* _課題の内容_
**1)** 本文の一文「安全保障関連法案をめぐる議論を見ていると、オウム真理教の信者たちをつい思い出してしまいます。」を英語に訳す。
**2)** 本文の「ひとは無意識のうちに、自分の」から「をつい思い出してしまいます。」までを、一字も変えずに書き写す。

リベラルこそが憲法9条改正を主張すべきだ 週刊プレイボーイ連載(196)

オウム真理教の信者はなぜ脱会しないのか。ほとんどのひとは、洗脳が解けていないからだとこたえるでしょう。しかし地下鉄サリン事件から20年もたって、いまだに獄中の(それも明らかに精神を病んだ)教祖の言葉を信じつづけられるものでしょうか。

ひとは無意識のうちに、自分の選択を正当化しようとします。些細な間違いならすぐに修正できるでしょう。しかしそれがきわめて大きな過ちで、もう取り返しがつかないのなら、事実を直視するのは自分で自分を否定するのと同じことになってしまいます。

こういうときひとは、全身全霊で過去の選択を擁護しようとします。しかも始末に悪いことに、それがたんなる自己正当化であることすら否認するのです。

オウム真理教の信者は超能力や精神世界を信じる真面目な若者たちで、家庭や職業を捨て、資産のすべてを教団に譲渡し、周囲の強い反対を押し切って入信しています。それが、教祖はいかさま師で教団はテログループだったのですから、その衝撃は想像を絶するものでしょう。これほどまでに失ったものが大きいと、過ちを認めてやり直すより、教団にとどまって狂信に身を委ねることが合理的な選択になってしまうのです。

安全保障関連法案をめぐる議論を見ていると、オウム真理教の信者たちをつい思い出してしまいます。

この問題の本質は、日本国が自衛隊という巨大な“暴力装置”を保有しながらも、その存在を憲法に規定していなことにあります。その結果、憲法とは無関係に自衛隊関連法案をつくり、軍を管理する不安定な状態がつづいています。これはリベラルデモクラシーの常識ではあり得ない事態で、法律さえ変えれば、権力者は軍をどのように使うこともできてしまいます。

戦前までの憲法では、軍は議会や政府から独立した天皇の私兵でした。日本軍は満州や沖縄で日本人を見捨て戦力を温存しましたが、これは軍の目的が「国体(皇室)」を守ることで国民の保護ではなかったからです。

* _データ_
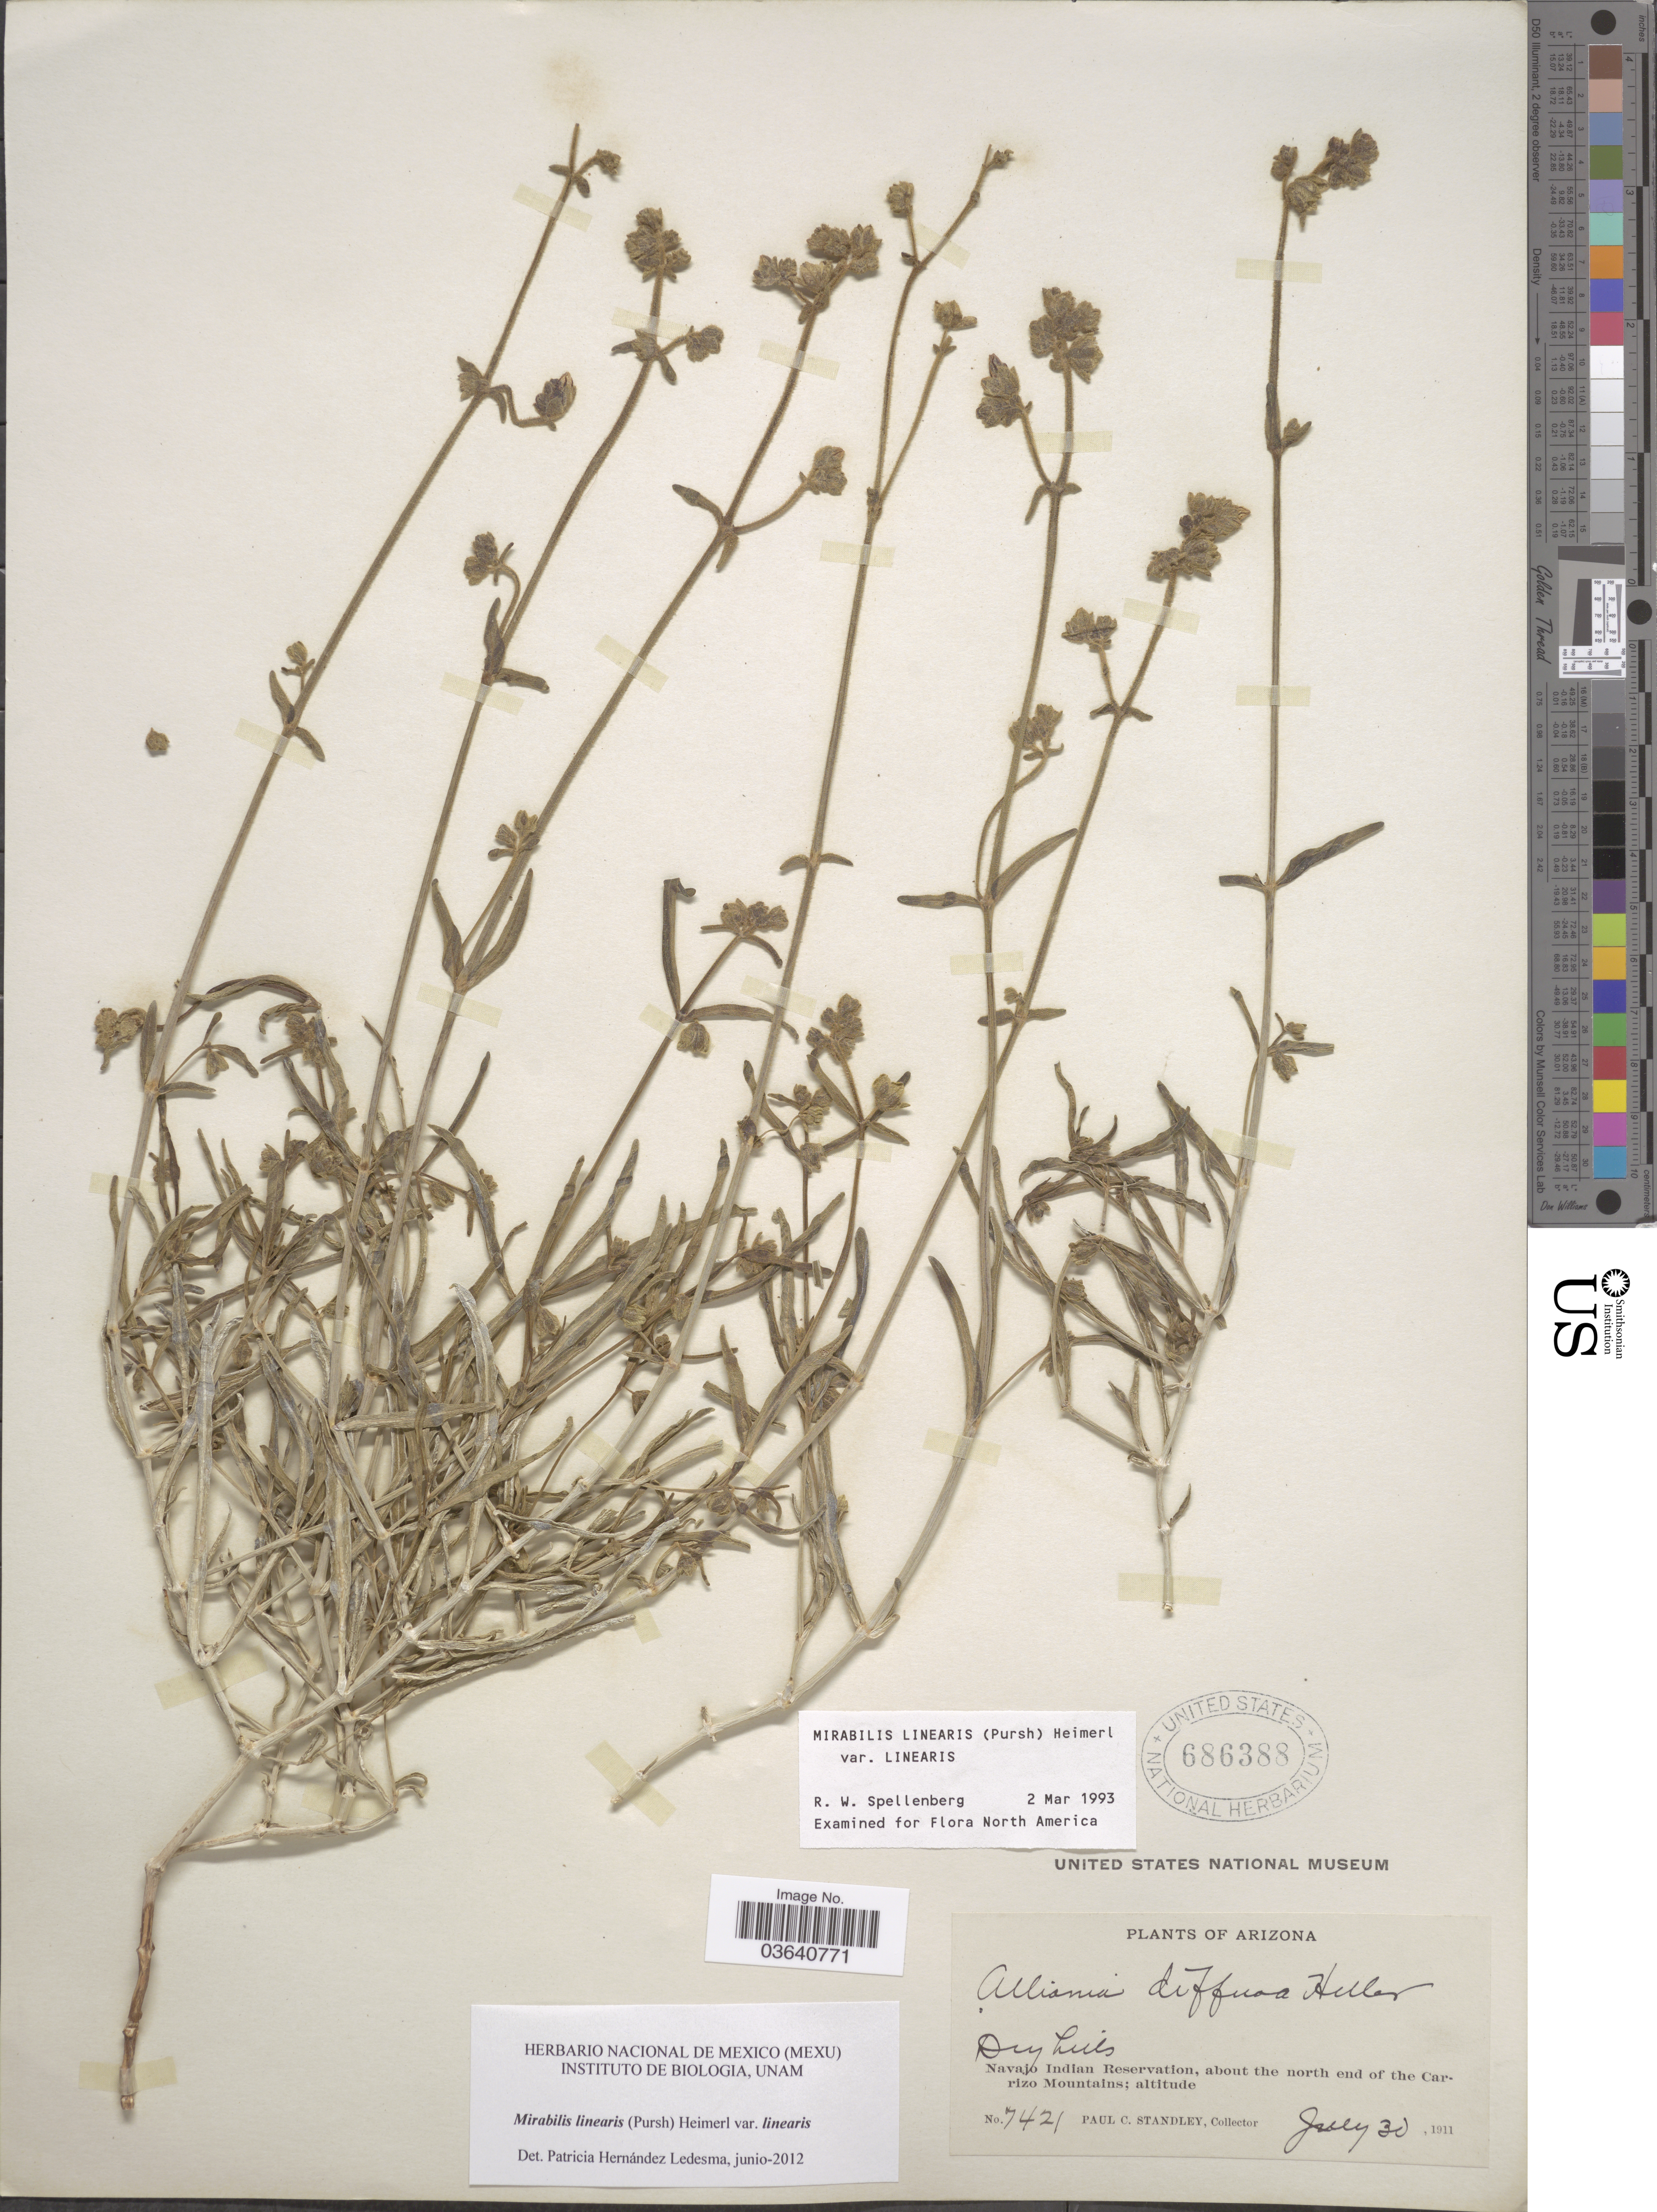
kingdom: Plantae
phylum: Tracheophyta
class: Magnoliopsida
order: Caryophyllales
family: Nyctaginaceae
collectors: P. C. Standley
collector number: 7421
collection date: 1911-07-30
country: United States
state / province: Arizona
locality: Dry hills, Navajo Indian Reservation, about the north end of the Carizo Mountains.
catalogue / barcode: US 686388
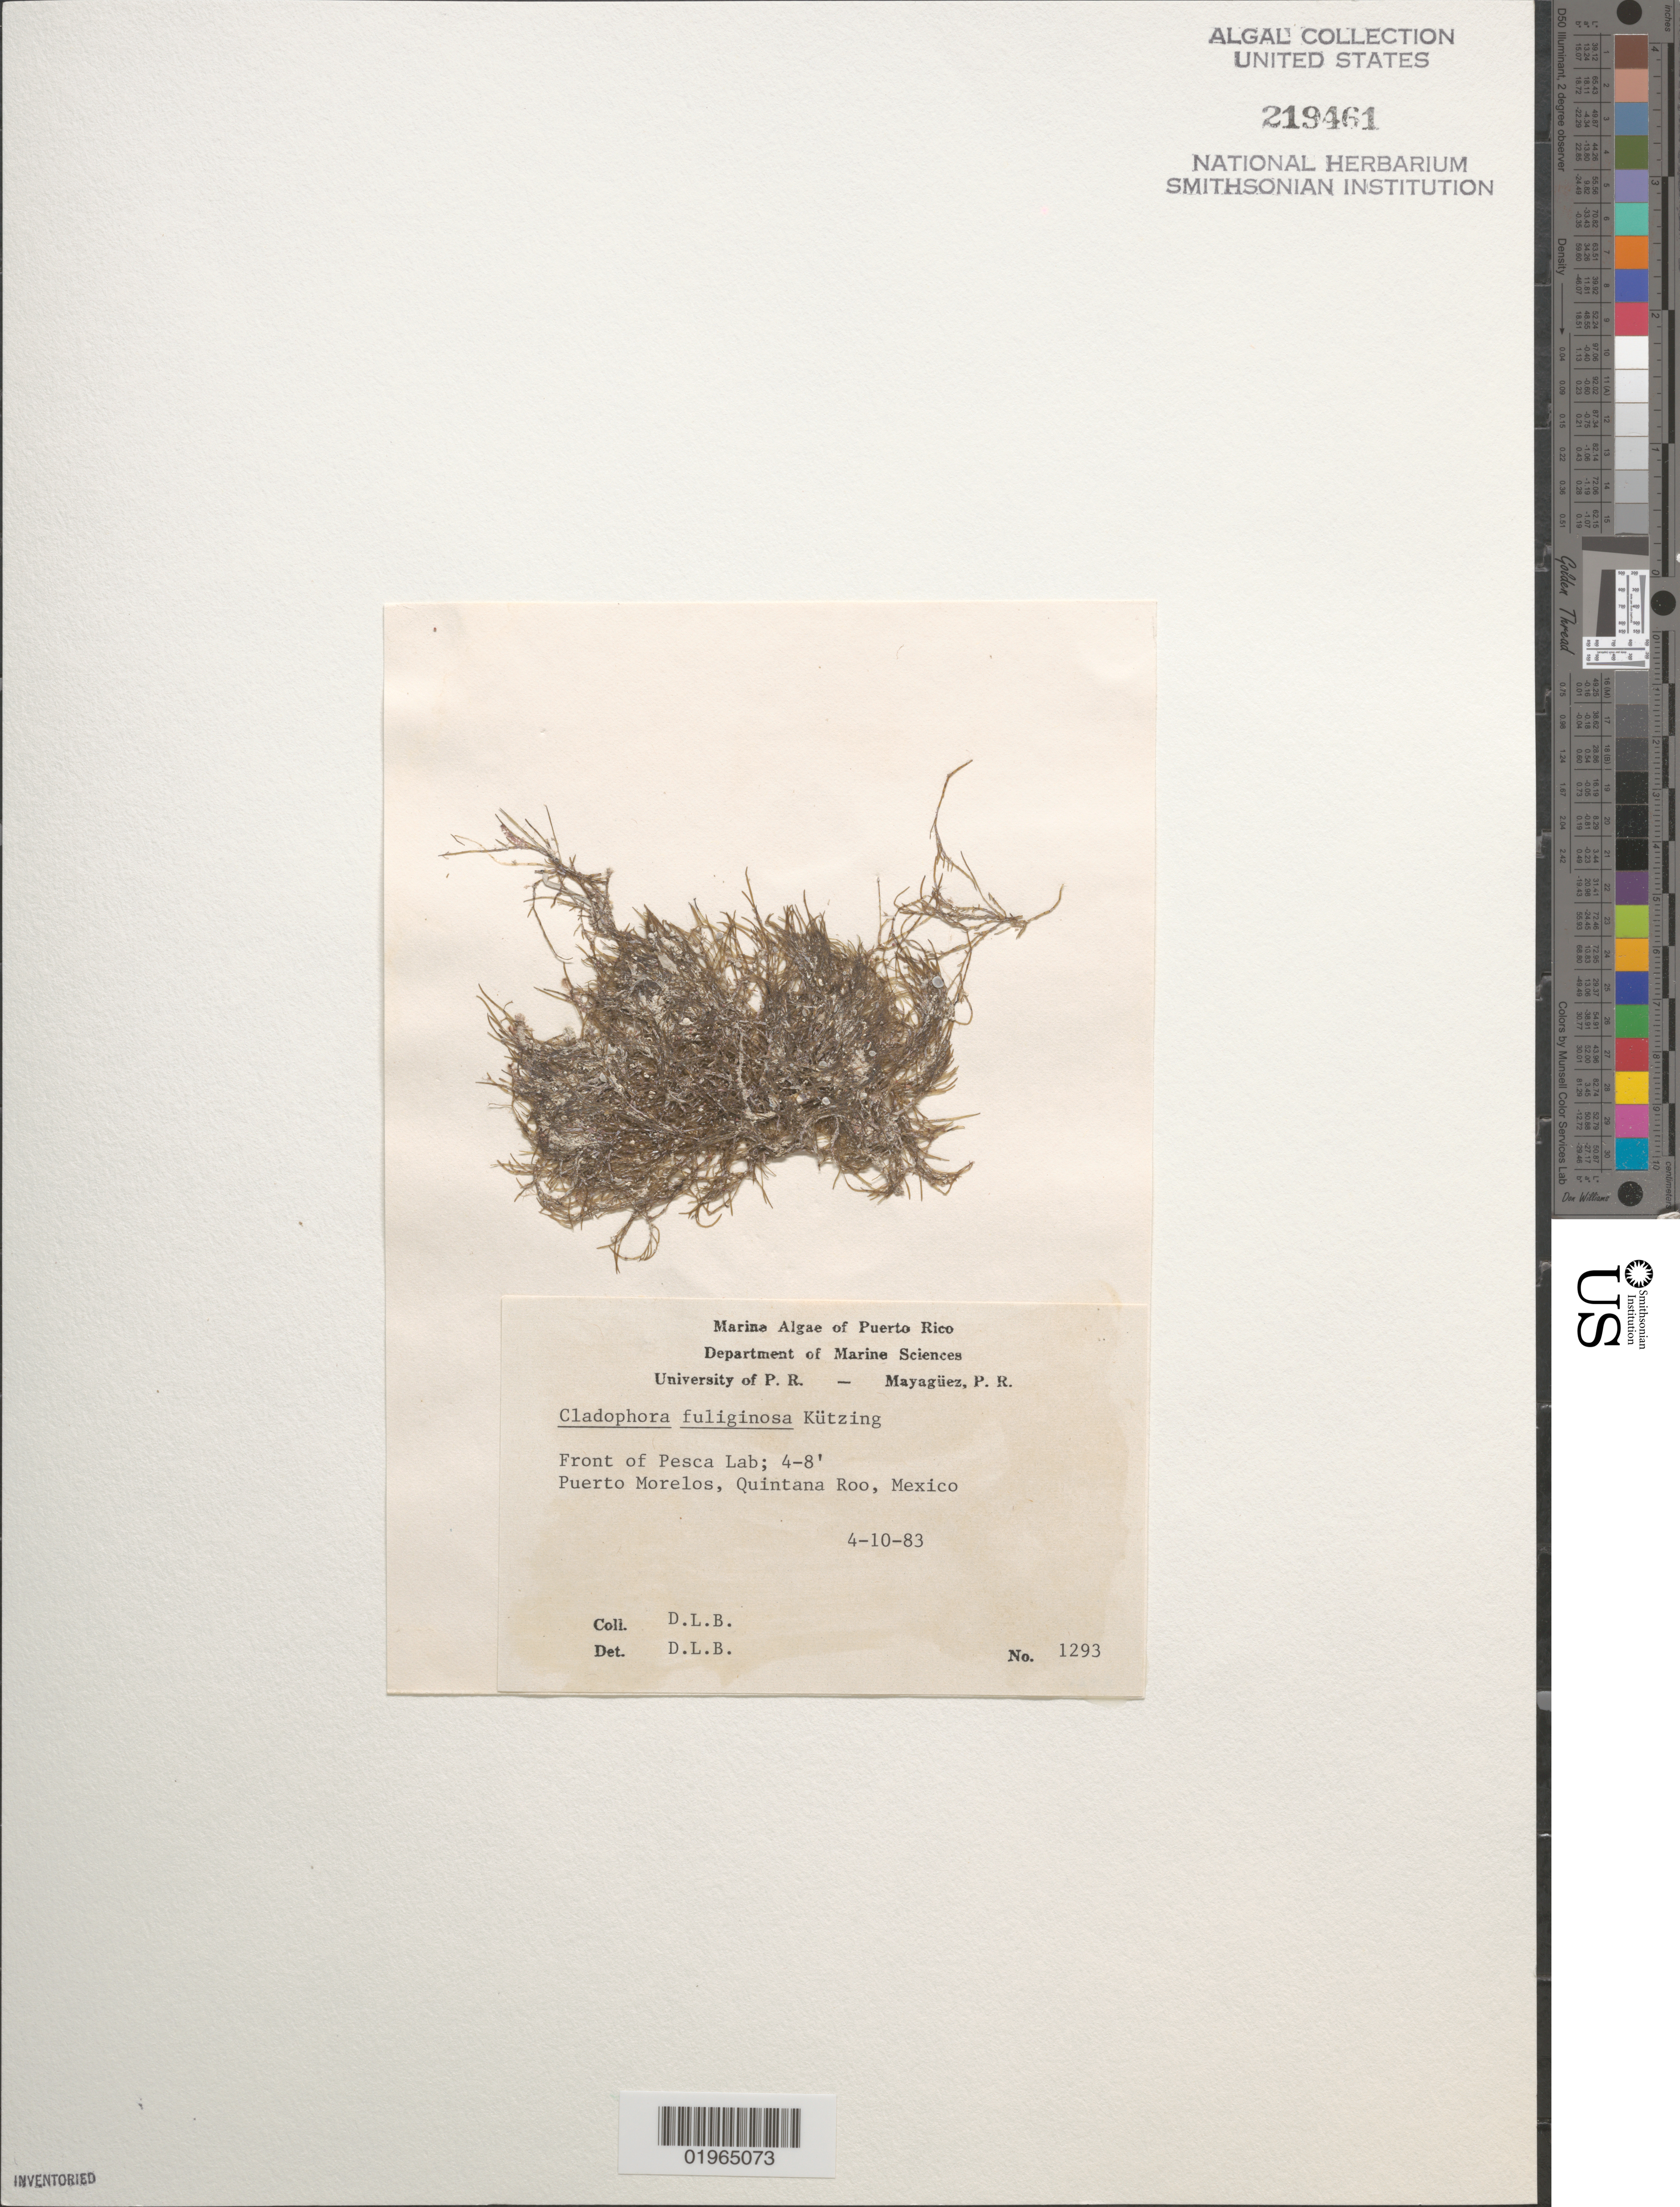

* _課題ごとの解答_
**1)** Watching the debate over the security-related bills, I can't help being reminded of the followers of Aum Shinrikyo.

**2)**
ひとは無意識のうちに、自分の選択を正当化しようとします。些細な間違いならすぐに修正できるでしょう。しかしそれがきわめて大きな過ちで、もう取り返しがつかないのなら、事実を直視するのは自分で自分を否定するのと同じことになってしまいます。

こういうときひとは、全身全霊で過去の選択を擁護しようとします。しかも始末に悪いことに、それがたんなる自己正当化であることすら否認するのです。

オウム真理教の信者は超能力や精神世界を信じる真面目な若者たちで、家庭や職業を捨て、資産のすべてを教団に譲渡し、周囲の強い反対を押し切って入信しています。それが、教祖はいかさま師で教団はテログループだったのですから、その衝撃は想像を絶するものでしょう。これほどまでに失ったものが大きいと、過ちを認めてやり直すより、教団にとどまって狂信に身を委ねることが合理的な選択になってしまうのです。

安全保障関連法案をめぐる議論を見ていると、オウム真理教の信者たちをつい思い出してしまいます。